• **Document passage**:
On May 24, 2000, at a special event at the Collége de France in Paris, the Clay Mathematics Institute (CMI) drew worldwide attention by announcing that it would award prizes of $1 million each for solutions to seven mathematics problems. The CMI's aim in establishing the prizes is to celebrate the new millennium and to increase the visibility of mathematics among the general public.

The mood was celebratory as an audience of about 500 people listened to lectures throughout the afternoon and quaffed champagne at the closing reception. That morning a press conference attracted about thirty journalists, and the story of the "Millennium Prize Problems" was widely reported. It appeared on the front pages of Le Monde, Figaro, and the International Herald Tribune, as well as in other major European newspapers. In the U.S. an Associated Press wire story was carried by many papers, and the Washington Post published a piece by a Paris correspondent. Articles also appeared in weeklies such as Science and Nature, and the story was broadcast on a number of radio programs around the world, including National Public Radio in the U.S.

The list of prize problems (see below) will be immediately recognizable to mathematicians as containing some of the great unsolved mathematical problems of the last century. As some of the questions at the press conference made clear, it can be difficult for nonmathematicians to understand what the problems are about, much less to appreciate why they are important. But the $7 million prize fund provided a powerful symbol. And it commanded attention: the day after the announcement, visitors eager to read the descriptions of the prize problems posted on the CMI Web site quickly overwhelmed the site's capacity. The AMS, whose site has a much larger capacity, offered to host the CMI pages temporarily, and soon the AMS site was almost overwhelmed.

• **Provided data**:
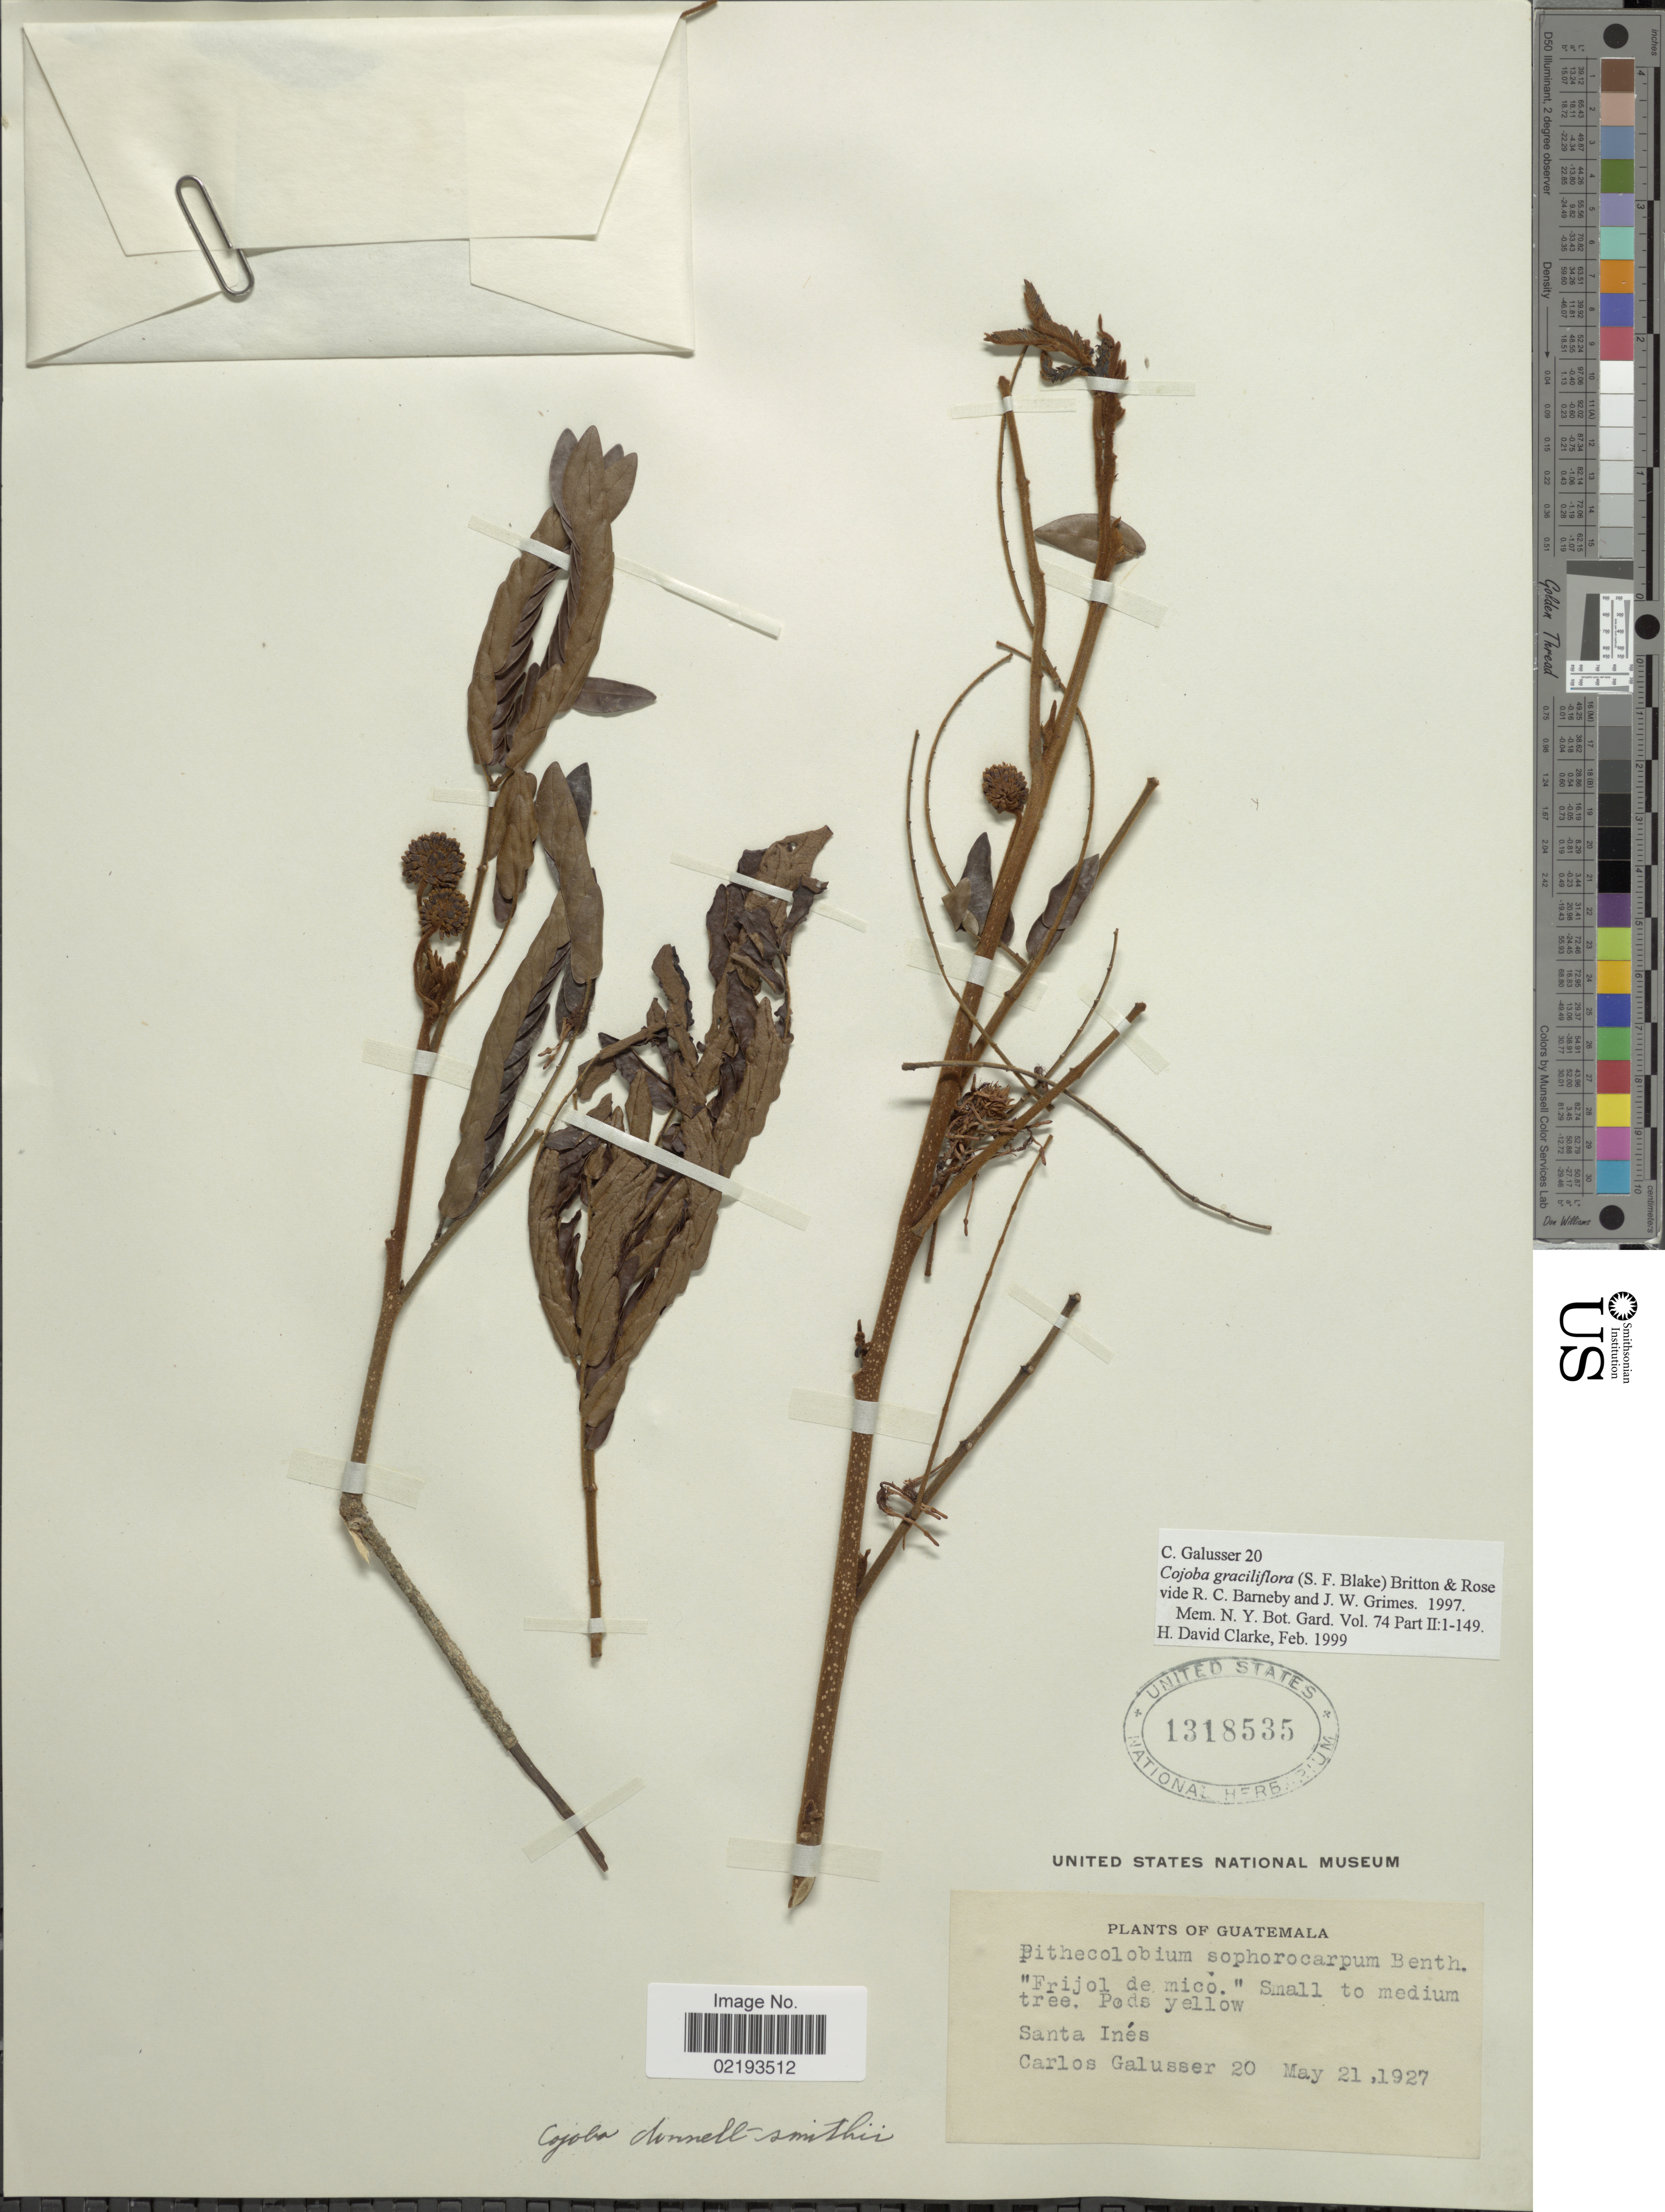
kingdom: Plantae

==

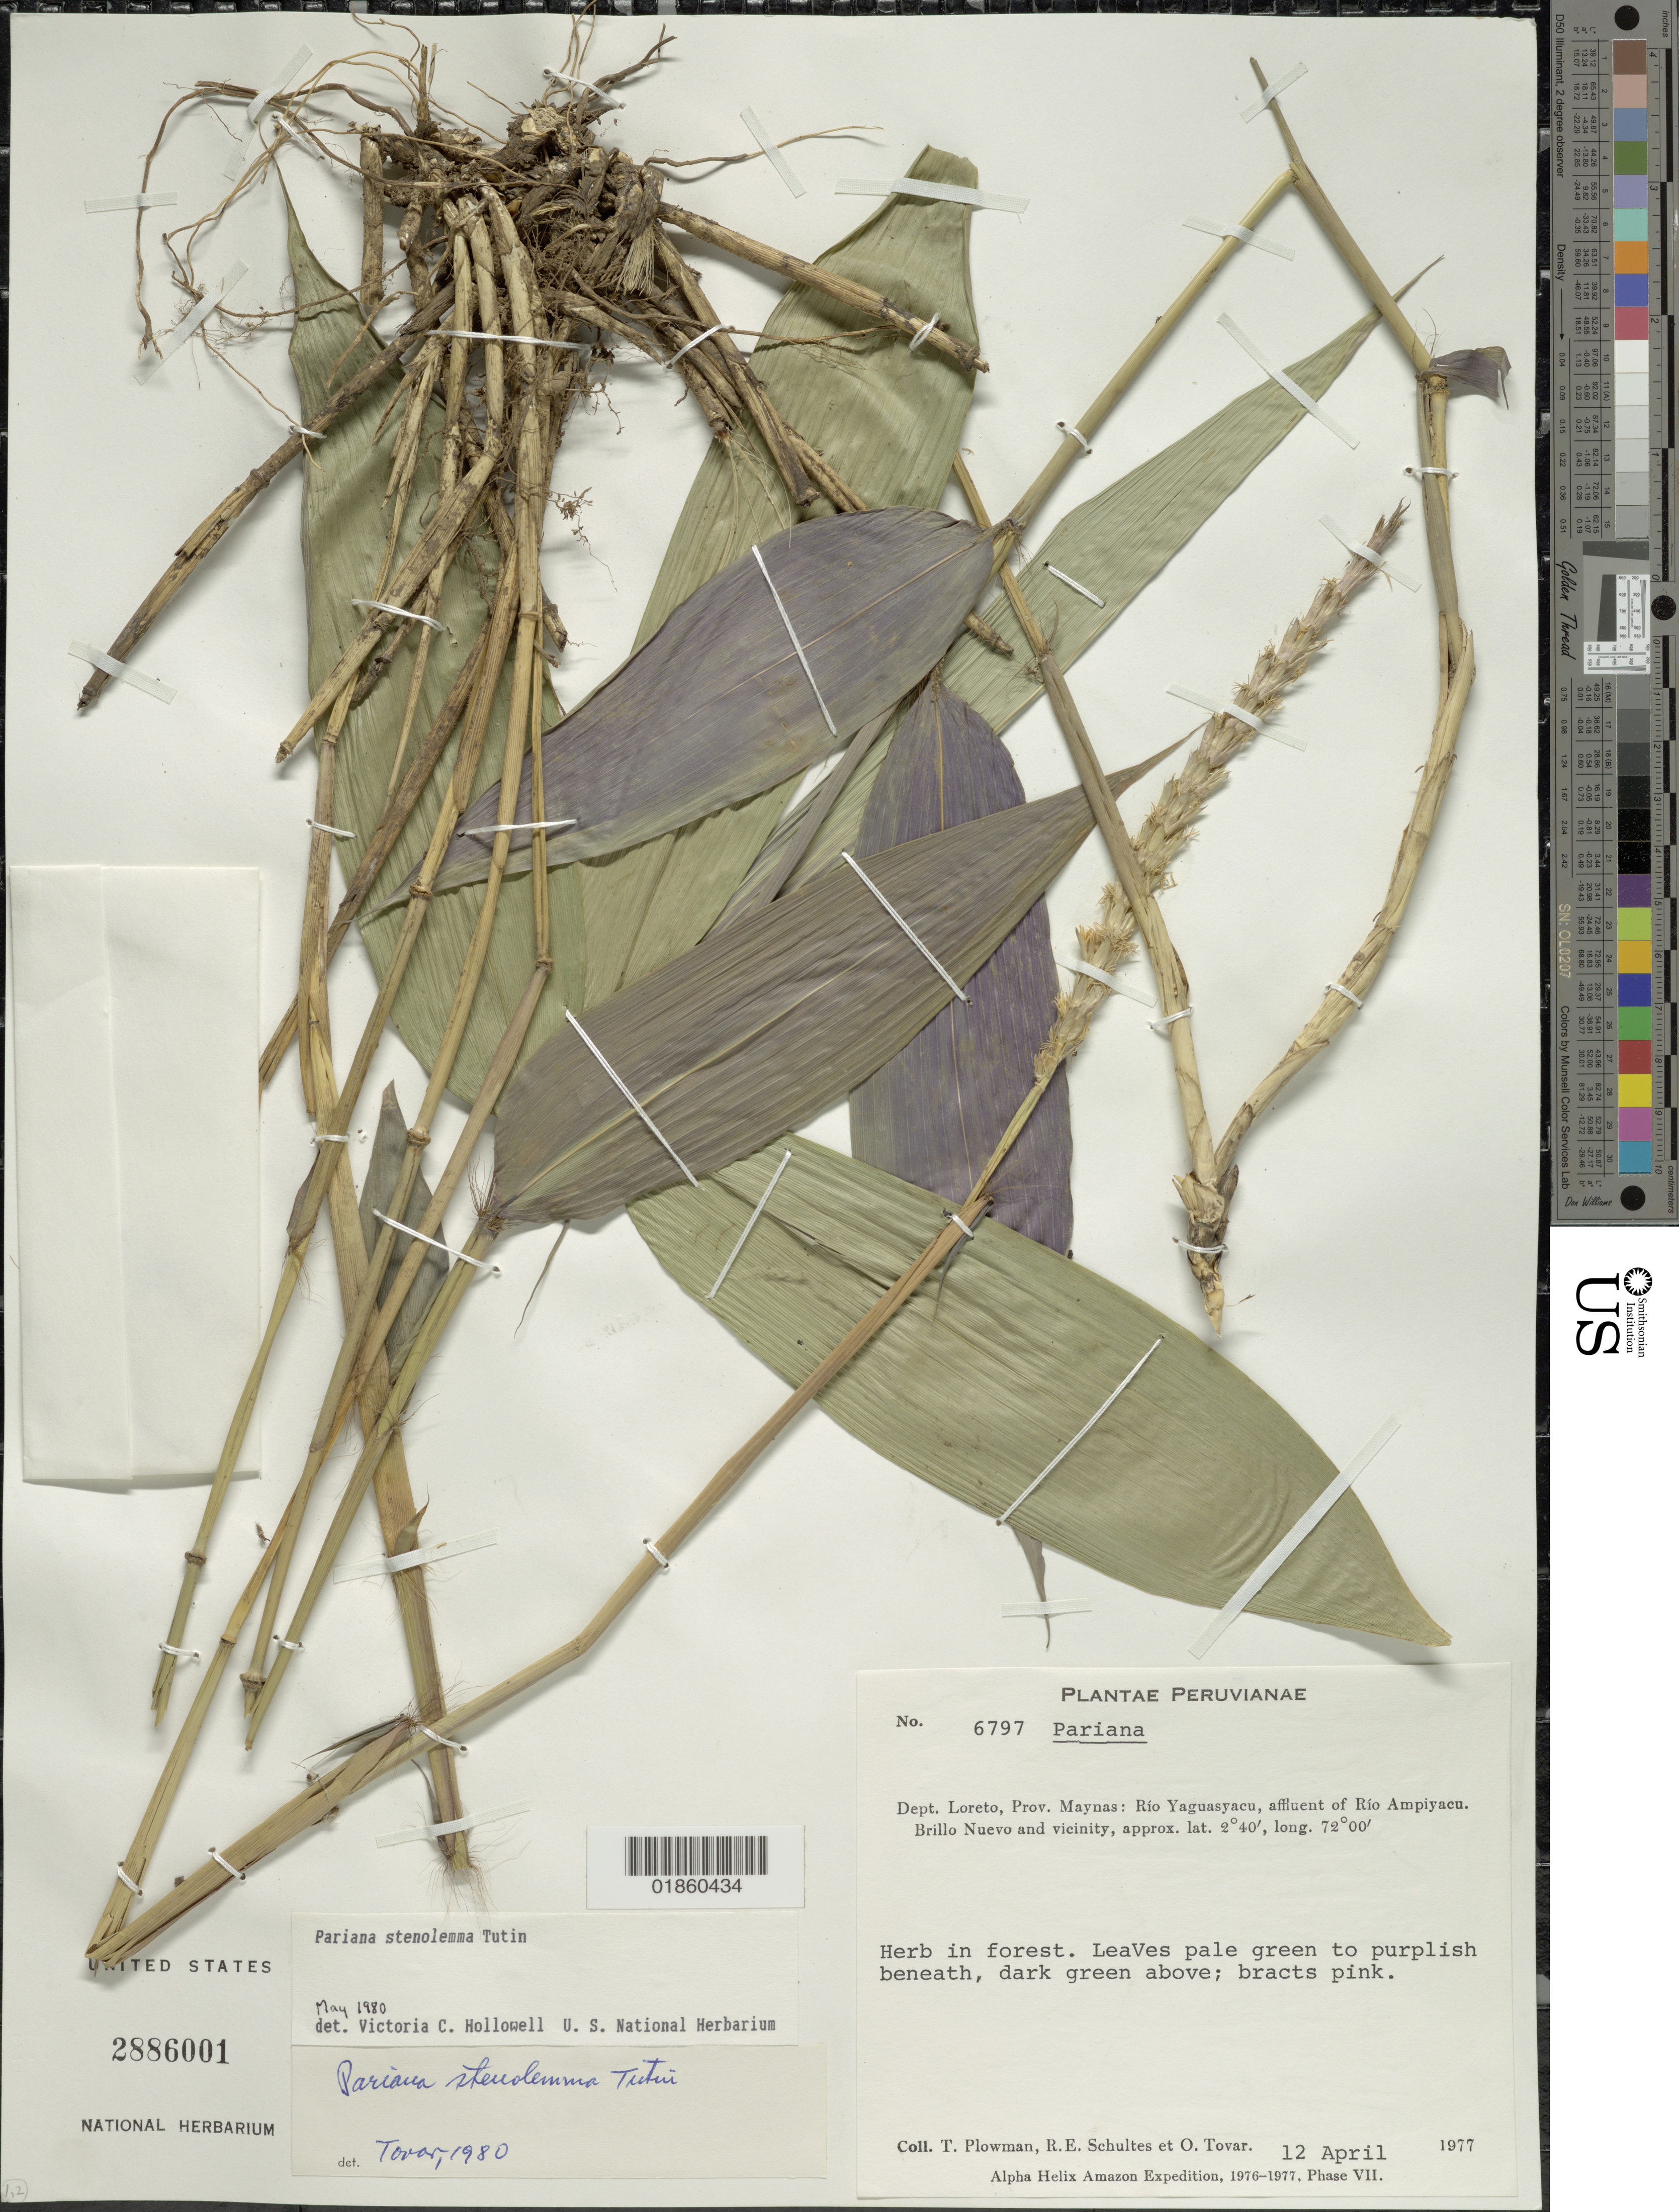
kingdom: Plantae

• **Instructions to follow**: Return everything from "The list of" down to "was almost overwhelmed." in the Millennium Prize passage above, copied word for word.

• **Written answer**:
The list of prize problems (see below) will be immediately recognizable to mathematicians as containing some of the great unsolved mathematical problems of the last century. As some of the questions at the press conference made clear, it can be difficult for nonmathematicians to understand what the problems are about, much less to appreciate why they are important. But the $7 million prize fund provided a powerful symbol. And it commanded attention: the day after the announcement, visitors eager to read the descriptions of the prize problems posted on the CMI Web site quickly overwhelmed the site's capacity. The AMS, whose site has a much larger capacity, offered to host the CMI pages temporarily, and soon the AMS site was almost overwhelmed.